═════ Quellenauszug ═════

In Zeiten der Golf Laser und GPS-Uhren mit farbigem Display scheint es seltener gebraucht zu werden, aber eigentlich ist es ein wunderbares Instrument, sich auf einem Golfplatz zu orientieren: das Birdie Book.
Für mich ist es auf der Runde ein nützlicher Begleiter (obwohl ich es inzwischen Laser sei Dank seltener in die Hand nehme), und anschließend ein schönes Souvenir. Quasi der Logoball für Leute, die kein Logoballregal im Wohnzimmer wollen.
Auch eine Frage der Qualität
Vor kurzem hatte ich das „mieseste Birdie Book ever“ in der Hand und wollte schon in der Facebook-Gruppe „Wir lieben Golf“ drauf los ledern. Dann habe ich aber festgestellt, dass Birdie Books irgendwie noch nie und nirgendwo ein Thema waren.
Also habe ich ein paar Beispiele aus meiner Birdie-Book-Sammlung fotografiert: Klassiker, Exoten, geniale, missglückte und nutzlose Exemplare aus den letzten 10 Jahren. Manche habe ich gelobt, andere hingegen süffisant oder spöttisch kommentiert.
Die Birdie Book Galerie
Wie sagte Kaiser Franz einst: „In Germany we call it a Klassiker“. Das wohl bekannteste und am weitesten verbreitete Birdiebook-Design, z.B. im Golfclub Ebersberg (oben) oder in Bad Griesbach (unten: Audi Course) im Dienst. Alles drin was man benötigt, und die Entfernungspunkte werden sehr individuell benannt, z.B. „Waldecke“ oder „Senke“
Noch ein Klassiker: In Eichenried ist die Welt noch in Ordnung, jeder Baum ist gleich groß und rund und steht in Reih und Glied. Das ergibt ein sehr übersichtliches, ausgeräumtes Birdie Book.
Vorbildlich auch das Birdie Book von Achental. Sehr einfach zu lesende Zeichnungen, wichtige Punkte sind sowohl zum Abschlag als auch zum Grünanfang gemessen. Die Grenzen zwischen Fairway, Semi- und Hard Rough sind gut einzuschätzen.

═════ Datenauszug ═════

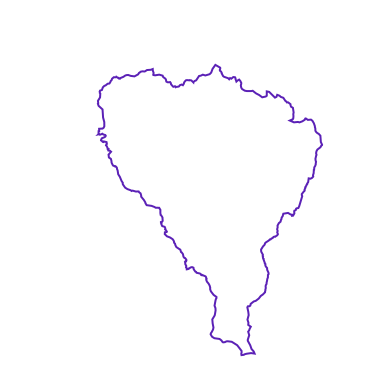 outline of Metes, Alba, Romania, rotated 206°
{"feature_id": "2599482B52286891990585", "entity_name": "Metes", "entity_type": "district", "adm_level": 2, "iso_a3": "ROU", "parent_name": "Romania", "parent_adm1": "Alba", "projection": "orthographic", "projection_center": [23.404, 46.123], "detail": "fine", "context": "isolated", "style": "outline", "palette": "violet", "viewbox_px": 384, "rotation_deg": 206, "n_neighbors": 0, "source": "geoboundaries", "source_scale": "gbopen_adm2", "svg_char_len": 5985}
<svg xmlns="http://www.w3.org/2000/svg" viewBox="0 0 384 384"><g transform="rotate(206 192 192)"><path d="M148.0,314.8L151.2,316.7L153.9,316.4L155.5,316.9L158.0,316.7L157.8,314.5L158.8,313.2L166.5,315.8L168.9,315.2L167.0,311.3L167.6,310.1L170.4,307.9L174.1,308.6L177.7,308.7L181.8,309.6L183.0,308.7L186.8,306.8L189.0,306.2L192.1,306.5L193.5,307.4L194.9,309.3L195.1,310.6L195.5,311.6L197.3,313.0L198.9,313.7L199.9,312.2L200.5,310.7L202.5,312.7L202.7,313.3L203.7,314.0L205.3,313.4L206.3,311.1L207.7,311.1L208.0,309.6L209.4,310.1L213.6,309.6L214.8,309.8L217.3,311.6L217.3,311.9L218.7,313.0L219.9,313.2L220.5,313.8L220.7,315.3L221.2,316.1L226.7,316.5L227.5,311.7L227.1,307.7L227.8,305.6L231.1,302.6L233.7,302.2L235.2,300.3L236.5,299.4L237.2,294.2L238.3,292.9L238.9,291.4L238.8,291.1L241.5,292.0L243.2,291.5L243.3,291.2L245.3,290.5L246.3,289.9L246.8,288.6L247.1,287.0L246.8,285.7L247.0,284.0L248.3,284.1L249.7,282.7L250.0,281.2L250.6,280.6L252.5,279.4L252.6,279.1L253.7,279.6L254.6,278.5L255.2,278.4L258.0,279.6L258.9,280.7L259.9,281.2L260.8,280.5L262.2,279.9L263.5,280.0L264.8,281.7L265.7,282.2L268.3,282.7L269.4,283.7L272.9,283.1L276.3,280.7L278.0,280.2L278.2,280.3L278.7,282.2L280.5,284.0L281.2,285.3L282.6,283.8L285.9,281.9L287.3,279.6L289.5,278.7L291.0,277.5L291.3,276.5L291.8,275.9L292.0,274.1L294.4,270.7L298.0,269.5L300.7,269.2L302.3,268.2L303.2,267.2L304.1,265.5L306.4,262.9L306.4,262.3L307.3,261.9L308.1,262.4L308.7,262.1L310.5,262.4L310.5,262.0L311.3,261.4L312.6,260.9L313.5,258.8L313.3,257.2L313.7,256.2L313.6,254.7L313.8,253.3L315.3,252.3L316.4,249.9L317.3,249.0L318.0,247.0L317.7,244.2L319.1,242.8L319.0,241.8L318.8,241.7L318.3,240.6L317.6,240.3L316.1,236.7L316.5,232.7L315.2,230.7L315.3,230.1L313.7,228.5L308.6,227.0L304.6,220.0L301.5,216.4L299.6,212.6L299.6,211.0L300.2,209.8L303.2,208.1L302.1,206.0L302.6,205.7L301.4,203.0L301.5,202.7L300.6,203.4L300.1,203.1L299.5,203.4L298.1,205.1L296.8,204.8L295.0,205.2L294.3,204.9L294.1,204.1L294.5,203.1L296.6,200.7L296.6,199.2L296.4,198.5L295.5,198.4L294.2,197.9L293.4,198.1L293.4,198.8L290.7,199.4L289.6,197.9L289.9,197.4L289.7,196.2L289.2,196.2L287.2,194.6L286.8,193.8L285.9,194.0L285.8,193.0L285.4,192.6L283.9,193.1L282.4,192.7L283.4,189.0L281.8,186.6L279.4,186.2L278.1,184.7L277.1,183.1L275.1,181.5L274.2,181.1L272.3,181.6L272.1,181.2L271.3,181.4L270.3,181.0L269.2,179.5L268.4,178.9L266.1,175.6L263.5,174.0L260.1,171.0L258.2,169.9L257.9,169.0L257.4,168.5L254.0,166.6L251.3,166.3L247.7,166.7L246.8,166.4L246.0,167.2L242.7,167.8L240.2,169.1L239.5,168.6L237.6,168.2L236.1,166.5L235.6,165.5L231.7,163.7L229.4,162.2L228.9,161.5L227.0,160.3L222.3,161.8L219.0,162.1L217.9,161.9L214.6,163.4L212.6,162.1L211.2,159.2L210.1,157.6L209.6,157.6L207.4,156.2L205.7,153.2L206.0,151.6L206.7,151.3L206.4,150.7L205.7,150.5L205.7,150.0L205.4,149.6L203.8,148.3L201.3,148.7L200.0,147.6L199.8,146.6L198.5,146.2L197.2,145.3L197.3,144.8L198.7,143.9L198.0,142.2L195.1,141.2L191.8,141.5L188.7,141.1L187.3,140.3L186.3,139.4L185.9,138.6L184.6,138.1L183.5,136.8L181.8,135.6L177.2,135.0L175.5,133.2L174.8,133.2L172.9,132.2L171.3,130.1L169.9,129.4L169.3,129.6L167.6,128.8L167.1,128.3L166.9,127.1L167.2,126.8L167.5,127.0L167.7,126.1L167.0,125.4L166.5,124.3L164.7,123.0L164.4,121.7L163.3,121.1L162.8,120.2L162.0,120.8L161.7,121.5L161.3,121.5L160.6,122.9L159.7,124.1L158.6,124.6L157.5,124.6L156.7,123.4L155.9,122.9L154.1,121.9L153.3,122.0L152.5,121.4L149.2,122.2L148.1,122.0L147.3,121.4L146.8,121.5L146.9,121.9L142.9,122.1L142.4,121.9L141.4,120.9L141.4,120.7L140.9,120.5L140.6,119.5L140.7,119.3L139.3,118.0L136.9,116.9L135.1,115.6L133.7,114.0L133.1,112.6L131.5,111.0L127.5,109.0L124.0,108.4L123.5,107.3L123.6,106.4L123.4,105.1L121.9,99.7L120.0,97.9L118.9,95.9L117.9,92.6L117.5,91.0L117.9,86.4L115.8,82.9L113.3,79.6L112.8,77.6L112.9,74.4L113.1,73.4L112.9,72.3L111.6,71.4L110.5,70.7L107.8,70.4L102.8,72.0L100.5,71.5L98.9,70.6L98.1,70.5L96.6,71.5L95.6,72.8L94.5,73.5L90.6,74.8L87.7,74.5L84.2,74.1L77.8,70.9L77.1,69.6L76.8,68.2L76.0,67.1L74.0,68.4L73.8,69.0L72.1,70.5L68.3,73.1L64.9,74.2L66.6,75.7L69.7,77.0L72.5,79.8L76.6,82.7L77.1,83.6L77.8,88.4L80.3,91.1L80.0,92.6L80.2,94.4L80.1,96.7L83.2,97.2L84.0,99.3L86.2,101.6L87.1,106.2L88.9,109.0L91.7,112.6L91.7,113.7L90.2,114.6L89.8,115.5L90.2,117.2L88.5,120.7L87.0,122.1L85.3,125.5L84.6,128.8L83.4,130.9L82.4,133.9L82.7,134.4L82.8,135.5L83.2,136.2L83.6,138.1L84.3,139.1L84.8,140.5L84.7,142.0L85.3,143.5L85.6,145.0L86.2,146.8L86.3,148.4L87.4,150.8L87.2,151.9L87.9,153.0L90.3,155.0L91.2,156.6L93.0,157.4L93.9,158.2L94.4,159.4L95.2,159.6L95.4,160.1L98.2,162.8L98.2,163.2L98.9,163.4L100.1,165.0L100.0,165.4L100.7,166.0L100.8,166.7L103.6,168.7L104.3,169.8L104.7,170.6L104.3,174.4L103.7,176.0L103.7,177.2L103.9,177.8L103.5,179.1L101.8,181.9L101.1,183.7L100.6,183.8L100.1,185.2L99.4,185.8L99.0,187.4L98.1,188.2L97.7,188.2L96.4,190.5L96.3,191.8L97.8,193.2L97.9,194.5L99.2,195.9L99.5,197.7L100.4,199.3L100.3,202.1L99.4,204.1L99.8,206.0L99.7,206.6L100.2,208.4L99.9,209.9L100.4,212.5L96.5,215.3L93.4,215.0L92.0,215.5L91.6,214.5L90.8,215.0L90.6,217.6L91.6,219.2L91.8,220.1L91.0,220.9L90.8,221.5L91.1,222.5L90.9,223.1L89.4,224.2L89.4,226.1L91.1,236.6L92.0,237.4L92.4,238.3L91.7,241.6L91.4,242.0L91.5,243.1L91.9,243.5L91.9,245.6L92.2,245.7L92.3,246.4L92.0,247.9L92.2,248.5L91.9,249.6L92.2,250.0L91.9,251.7L93.1,255.4L91.3,255.9L90.3,257.3L89.8,259.0L90.6,260.1L90.9,262.2L92.2,265.3L92.0,265.5L92.9,267.8L92.7,269.4L92.9,271.1L93.1,271.3L93.8,273.6L94.5,274.2L95.6,275.9L96.5,279.8L96.4,280.0L97.5,281.3L98.0,283.2L97.9,285.1L96.2,288.5L96.1,290.3L95.7,291.1L95.8,291.5L98.1,293.4L101.3,298.9L103.6,299.8L105.2,299.9L106.6,300.3L107.9,301.1L109.1,303.3L110.0,304.2L110.4,305.0L112.6,307.2L115.0,308.8L116.8,309.2L119.5,307.6L122.0,308.0L122.4,307.6L122.3,306.4L123.8,303.9L125.9,301.7L127.5,301.4L130.9,299.3L135.4,299.1L133.3,301.6L133.3,302.7L134.1,304.7L135.1,306.4L135.5,308.0L138.2,311.9L140.4,312.1L141.4,313.1L142.0,314.1L144.9,314.7L146.1,314.1L146.8,314.7L148.0,314.8Z" fill="none" stroke="#5b21b6" stroke-width="2"/></g></svg>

═════

**Aufgabe**
Gib den Beitrag über Birdie Books von „Also habe ich“ bis einschließlich „ausgeräumtes Birdie Book.“ wieder und benenne dabei „Klassiker“ überall in „Standardmodell“ um. Die Daten spielen hierfür keine Rolle.

**Lösung**
Also habe ich ein paar Beispiele aus meiner Birdie-Book-Sammlung fotografiert: Standardmodell, Exoten, geniale, missglückte und nutzlose Exemplare aus den letzten 10 Jahren. Manche habe ich gelobt, andere hingegen süffisant oder spöttisch kommentiert.
Die Birdie Book Galerie
Wie sagte Kaiser Franz einst: „In Germany we call it a Standardmodell“. Das wohl bekannteste und am weitesten verbreitete Birdiebook-Design, z.B. im Golfclub Ebersberg (oben) oder in Bad Griesbach (unten: Audi Course) im Dienst. Alles drin was man benötigt, und die Entfernungspunkte werden sehr individuell benannt, z.B. „Waldecke“ oder „Senke“
Noch ein Standardmodell: In Eichenried ist die Welt noch in Ordnung, jeder Baum ist gleich groß und rund und steht in Reih und Glied. Das ergibt ein sehr übersichtliches, ausgeräumtes Birdie Book.